3. Institutional structures should be created to nurture/support an EDM community of practice so that best practices and advice can be shared. Specially selected members of each discipline, or functional unit, should be empowered by giving them ownership of the task of evangelising their local community to follow EDM best practice. The EDM evangelist’s role would be to a) share/nurture/support best practice and b) learn from the experiences of their colleagues from across disciplines/functional units. This network of EDM evangelists could be supported by the creation a homepage/wiki containing resources to support their task by providing role specific ‘cheat sheets’, how-to guides, and best practice guidelines.

To address the issue of salience of features effort should be put into fostering a shared view of tool features. To achieve this we suggested that staff should be actively informed, or reminded, of the strategic organisational need for capabilities that EDM offers. This can be implemented by top down managerial communication and reinforced by a network of local EDM evangelists.

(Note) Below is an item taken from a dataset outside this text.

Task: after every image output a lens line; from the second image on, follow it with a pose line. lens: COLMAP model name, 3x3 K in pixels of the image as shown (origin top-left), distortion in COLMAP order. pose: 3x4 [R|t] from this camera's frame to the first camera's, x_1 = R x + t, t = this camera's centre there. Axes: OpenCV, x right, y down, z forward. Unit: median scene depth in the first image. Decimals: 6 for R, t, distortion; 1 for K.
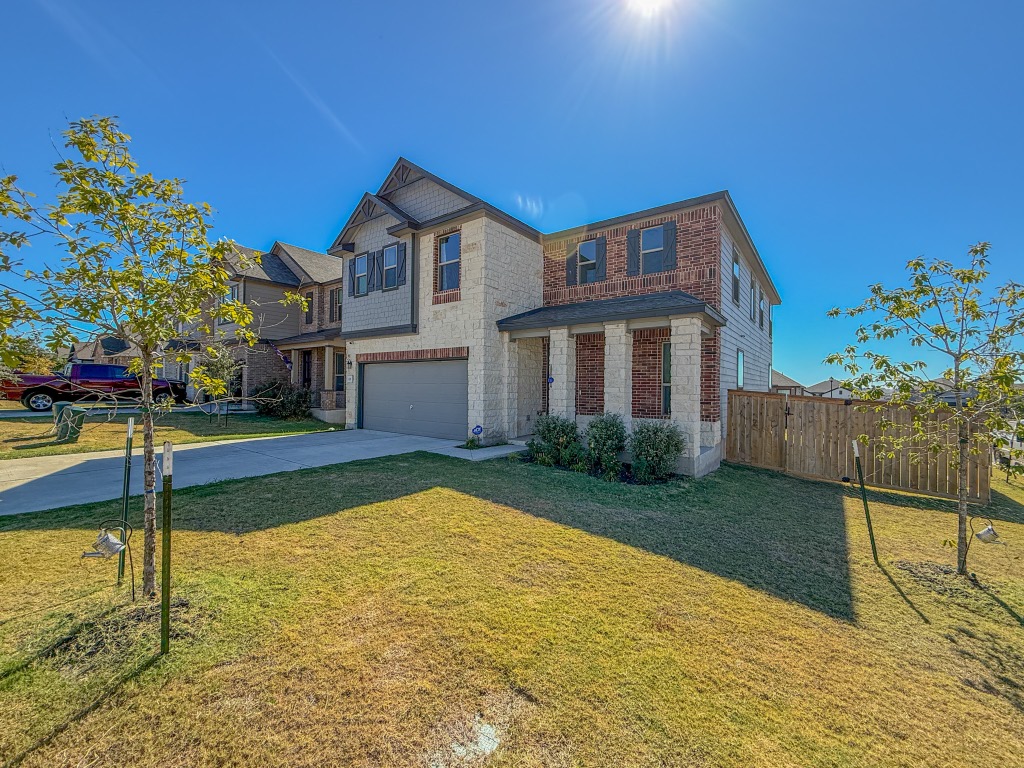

To address the practice culture we suggested that exemptions from standard practices should be very carefully controlled to ensure that: i) they are necessary; ii) process improvement can take place to ensure that over time exemptions become the exception rather than the norm. This can be implemented by auditing the use of EDM, enforcing standard practice where appropriate, and highlighting opportunities for process improvement to appropriate parties e.g. process improvements or EDM steering group.

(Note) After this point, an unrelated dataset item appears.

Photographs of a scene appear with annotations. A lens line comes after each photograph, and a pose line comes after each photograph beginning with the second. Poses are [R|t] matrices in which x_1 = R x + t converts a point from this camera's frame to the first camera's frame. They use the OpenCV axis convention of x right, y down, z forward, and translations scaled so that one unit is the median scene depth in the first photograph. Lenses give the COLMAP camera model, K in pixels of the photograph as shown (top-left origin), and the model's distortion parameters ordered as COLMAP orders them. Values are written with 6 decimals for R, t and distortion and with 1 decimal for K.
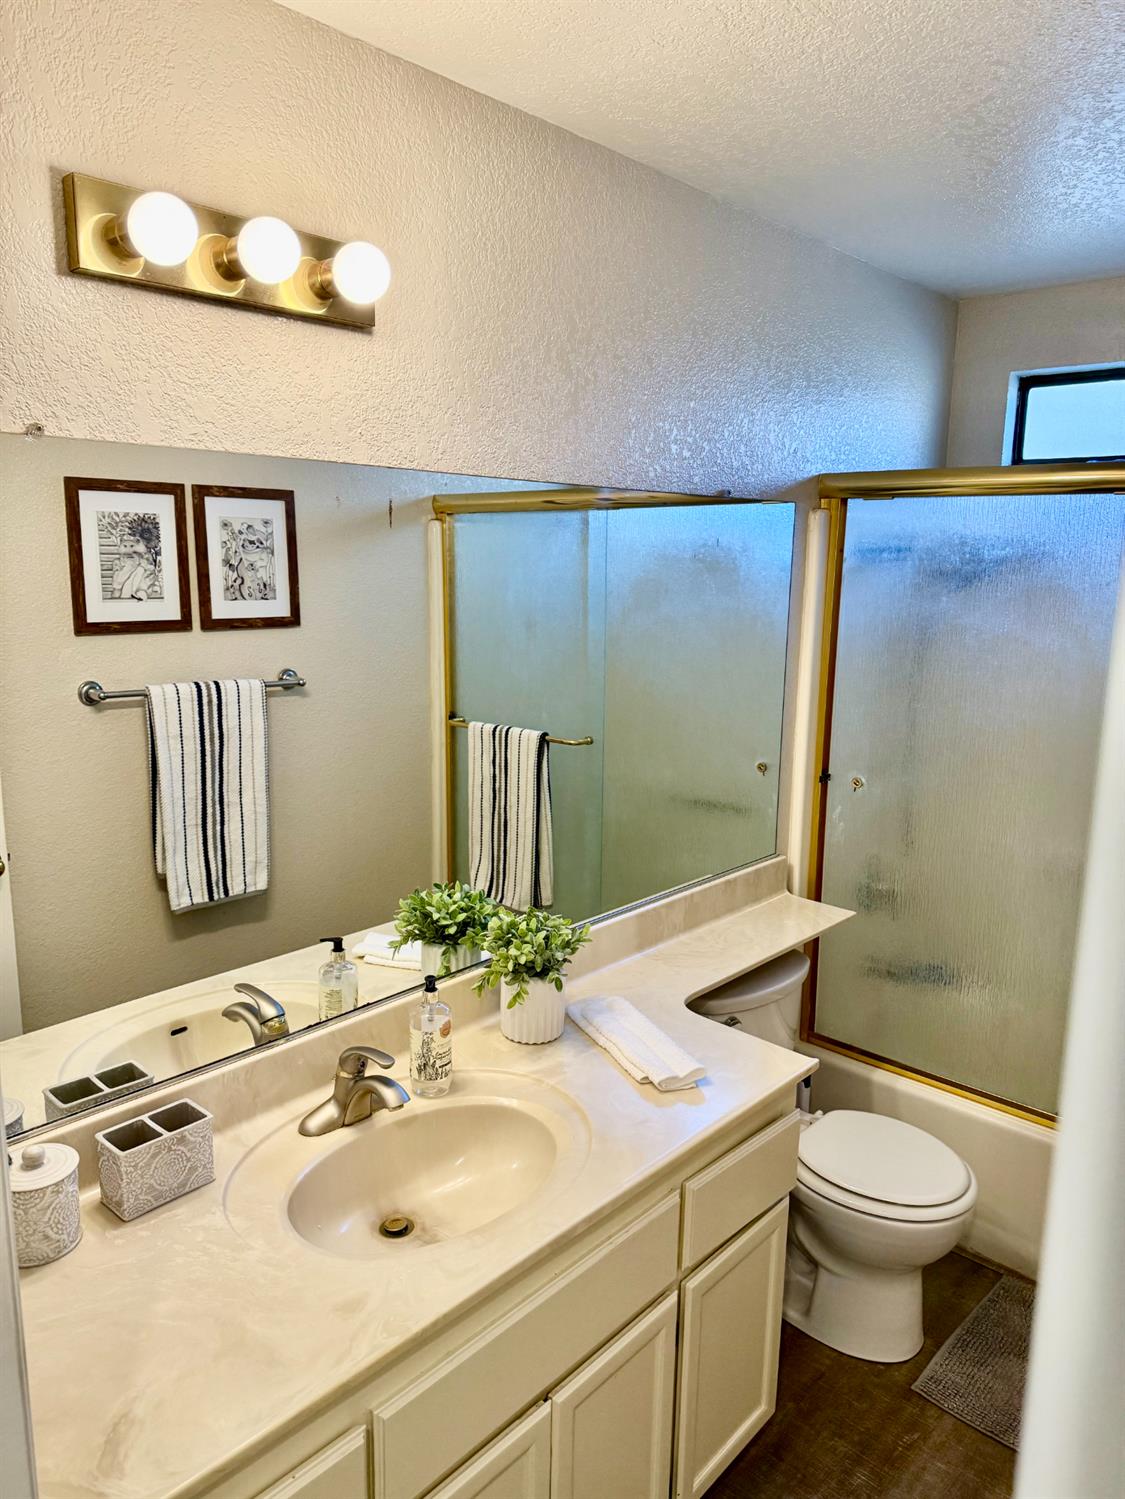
lens RADIAL K [[1068.1, 0, 554.7], [0, 1068.1, 744.2], [0, 0, 1]] dist [0.024370, -0.021797]
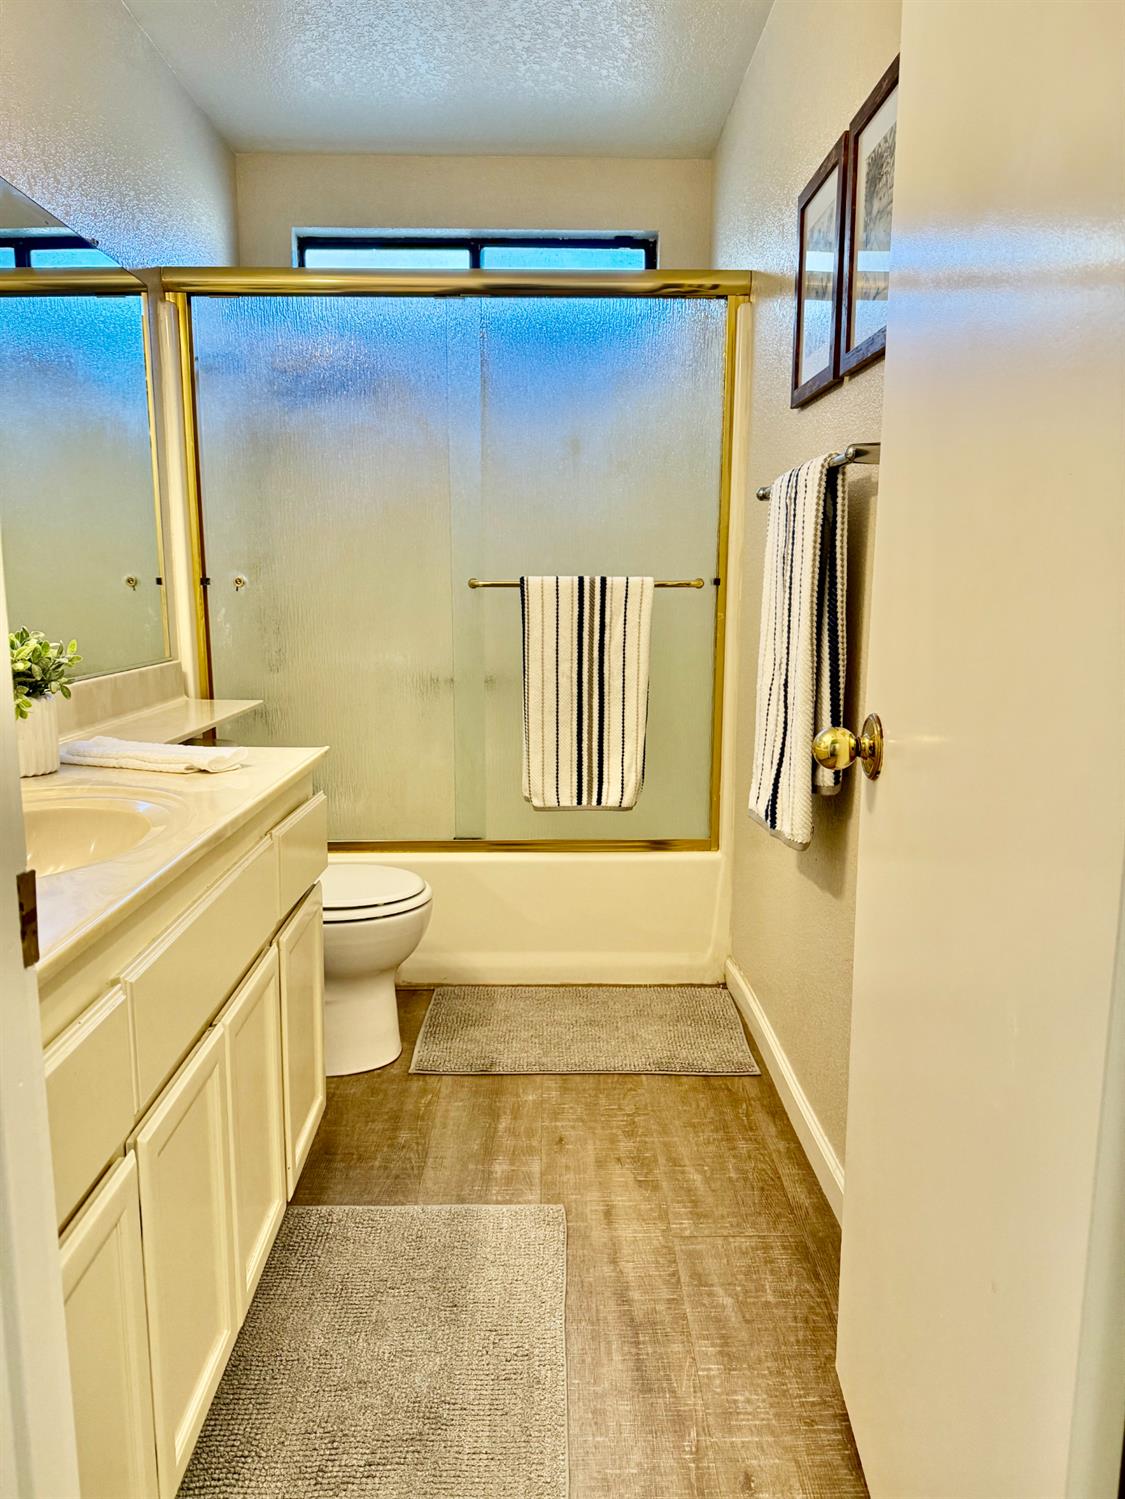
lens RADIAL K [[1068.1, 0, 552.2], [0, 1068.1, 748.9], [0, 0, 1]] dist [0.024370, -0.021797]
pose [[0.731705, -0.127914, 0.669512, -0.255435], [0.140522, 0.989442, 0.035463, 0.249875], [-0.666979, 0.068133, 0.741955, 0.060604]]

7.5.2 Reflections on the Use of Structural-Intentional Responsibility Modelling

Structural-intentional responsibility models provided an appropriate means of understanding the relationships between responsibilities, objectives and outcomes. Responsibility models provided an important means of concisely representing the insights gathered using issue maps of interview transcriptions. Their most important contribution is to bring to the foreground the relationships between issues so that their interconnections may be understood. A limitation of this approach was however observed. When the number of entities (responsibilities, objectives, outcomes) or relations became large the diagrams became cluttered and were no longer as helpful in articulating the situation. This limitation is addressed in the next chapter via means of representing the models as a directed graph and using a large-scale network analysis and visualisation package (Gephi.org) to represent the graph in a user-friendly manner.

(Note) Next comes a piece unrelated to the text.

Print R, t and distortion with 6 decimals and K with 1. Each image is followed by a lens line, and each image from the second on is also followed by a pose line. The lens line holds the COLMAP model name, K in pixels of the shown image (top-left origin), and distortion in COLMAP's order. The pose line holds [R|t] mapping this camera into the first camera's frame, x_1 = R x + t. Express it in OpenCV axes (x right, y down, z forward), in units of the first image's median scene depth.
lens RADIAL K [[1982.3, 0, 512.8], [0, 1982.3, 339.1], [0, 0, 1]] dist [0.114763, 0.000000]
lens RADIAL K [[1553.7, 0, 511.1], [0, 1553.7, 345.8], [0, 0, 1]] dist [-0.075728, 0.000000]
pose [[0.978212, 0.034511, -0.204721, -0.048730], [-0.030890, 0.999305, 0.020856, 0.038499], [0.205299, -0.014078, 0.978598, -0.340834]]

In comparison to a task centred analysis approaches (such as I*) we believe that, despite the above-described limitations, structural-intentional responsibility analysis offers a number of useful tradeoffs. Firstly data collection can be of a shorter duration as a detailed understanding of tasks is not required and thus avoids time-consuming ethnography or process mapping. Secondly, the scale of the deployment under analysis can be much larger as data collection is rapid and data analysis can be supported through the use of off-the-shelf digraph visualisation and analysis tools that support large datasets. It remains an open research question if task centric approaches such as I* models can scale up to analyse large-scale systems (E. Yu et al., 2011).

The disadvantages of a structural-intentional approach, in contrast to a task centric approach, is that it will not deliver insights with respect to the subtleties of task level interactions within a work environment e.g. distributed coordination, awareness, spatial and temporal organisation and so on. Nor does structural- intentional analysis enable modelling at the task level so it does not represent how actors and resources are configured at a task level.

Despite these shortcomings, we believe that this trade-off is desirable as it makes structural-intentional analysis complementary to established task/activity centric analyses that inform information systems development. For example when time permits ethnography, we expect structural-intentional analysis to provide complementary findings.